● Page images and extracted text:

****************************************

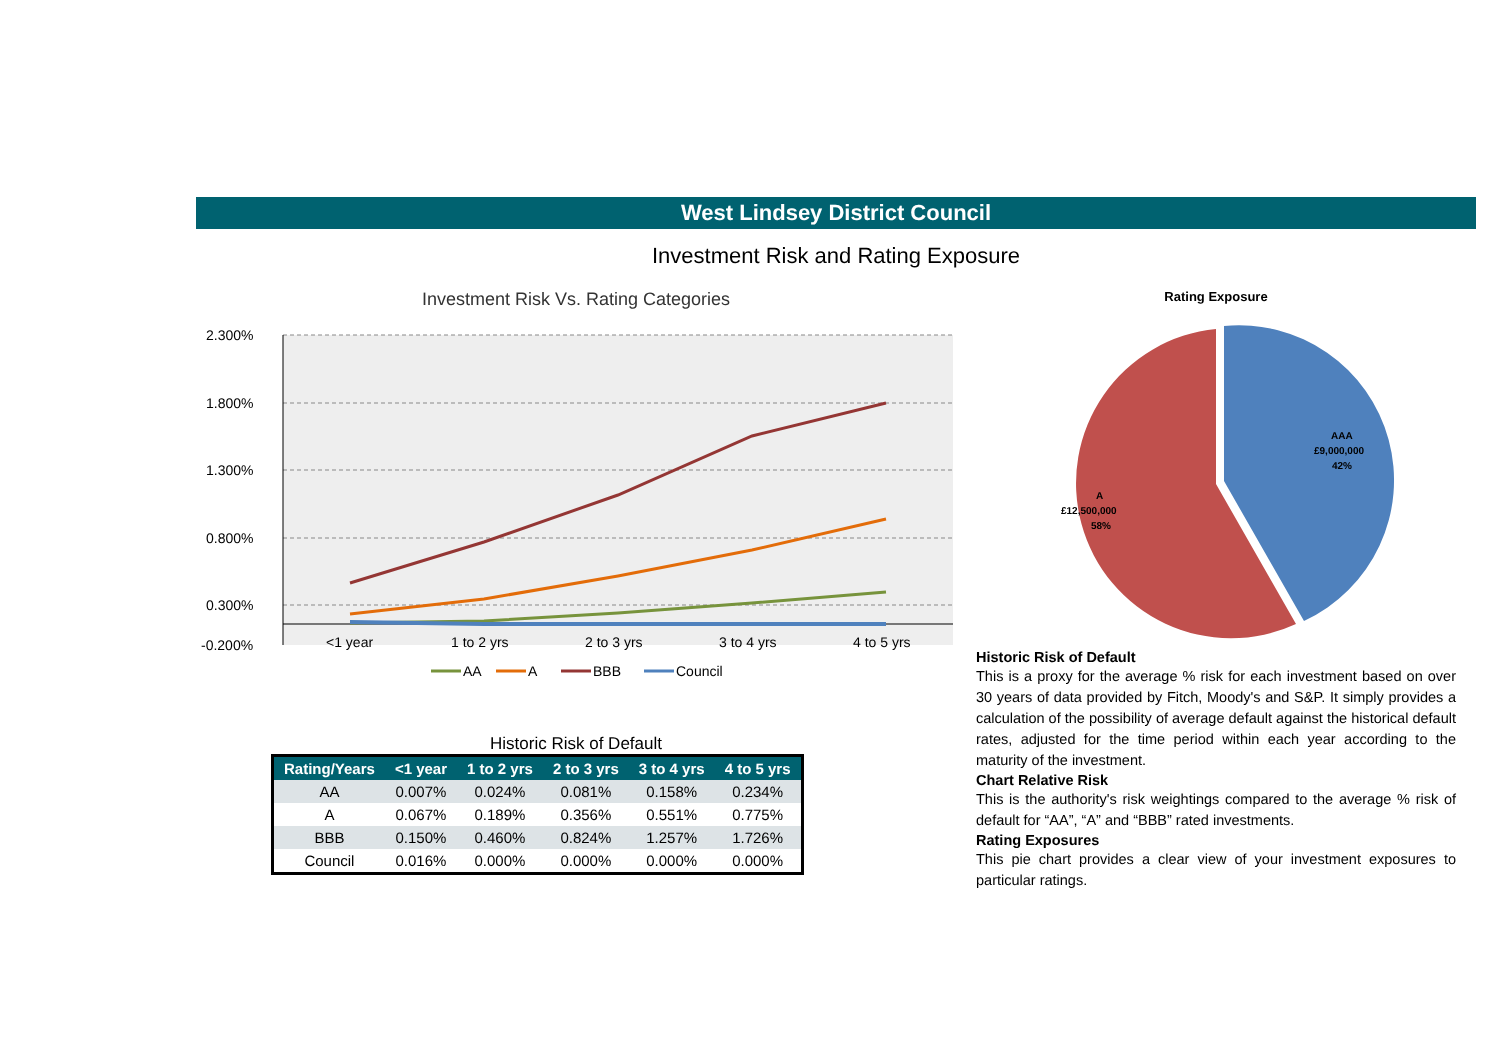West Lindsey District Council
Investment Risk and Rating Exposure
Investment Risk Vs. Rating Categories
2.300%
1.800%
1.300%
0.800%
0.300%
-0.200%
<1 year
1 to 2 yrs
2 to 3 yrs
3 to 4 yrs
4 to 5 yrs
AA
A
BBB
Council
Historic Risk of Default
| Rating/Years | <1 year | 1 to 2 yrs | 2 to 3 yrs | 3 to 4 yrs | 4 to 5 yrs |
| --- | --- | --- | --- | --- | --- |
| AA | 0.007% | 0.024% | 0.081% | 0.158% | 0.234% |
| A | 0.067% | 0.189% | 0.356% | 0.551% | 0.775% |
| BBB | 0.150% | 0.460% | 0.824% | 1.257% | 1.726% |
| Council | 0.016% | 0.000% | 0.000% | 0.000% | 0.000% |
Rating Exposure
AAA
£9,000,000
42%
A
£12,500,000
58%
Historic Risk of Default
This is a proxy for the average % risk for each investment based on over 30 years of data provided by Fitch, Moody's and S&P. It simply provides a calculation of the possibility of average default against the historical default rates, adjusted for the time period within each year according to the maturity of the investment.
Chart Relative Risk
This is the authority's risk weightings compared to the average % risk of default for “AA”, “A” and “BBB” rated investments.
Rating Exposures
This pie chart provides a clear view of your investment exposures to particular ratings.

****************************************

● TASK TO CARRY OUT:
Could you repeat each line above exactly as written? Omit the pictures.

● EXERCISE RESULT:
West Lindsey District Council
Investment Risk and Rating Exposure
Investment Risk Vs. Rating Categories
2.300%
1.800%
1.300%
0.800%
0.300%
-0.200%
<1 year
1 to 2 yrs
2 to 3 yrs
3 to 4 yrs
4 to 5 yrs
AA
A
BBB
Council
Historic Risk of Default
| Rating/Years | <1 year | 1 to 2 yrs | 2 to 3 yrs | 3 to 4 yrs | 4 to 5 yrs |
| --- | --- | --- | --- | --- | --- |
| AA | 0.007% | 0.024% | 0.081% | 0.158% | 0.234% |
| A | 0.067% | 0.189% | 0.356% | 0.551% | 0.775% |
| BBB | 0.150% | 0.460% | 0.824% | 1.257% | 1.726% |
| Council | 0.016% | 0.000% | 0.000% | 0.000% | 0.000% |
Rating Exposure
AAA
£9,000,000
42%
A
£12,500,000
58%
Historic Risk of Default
This is a proxy for the average % risk for each investment based on over 30 years of data provided by Fitch, Moody's and S&P. It simply provides a calculation of the possibility of average default against the historical default rates, adjusted for the time period within each year according to the maturity of the investment.
Chart Relative Risk
This is the authority's risk weightings compared to the average % risk of default for “AA”, “A” and “BBB” rated investments.
Rating Exposures
This pie chart provides a clear view of your investment exposures to particular ratings.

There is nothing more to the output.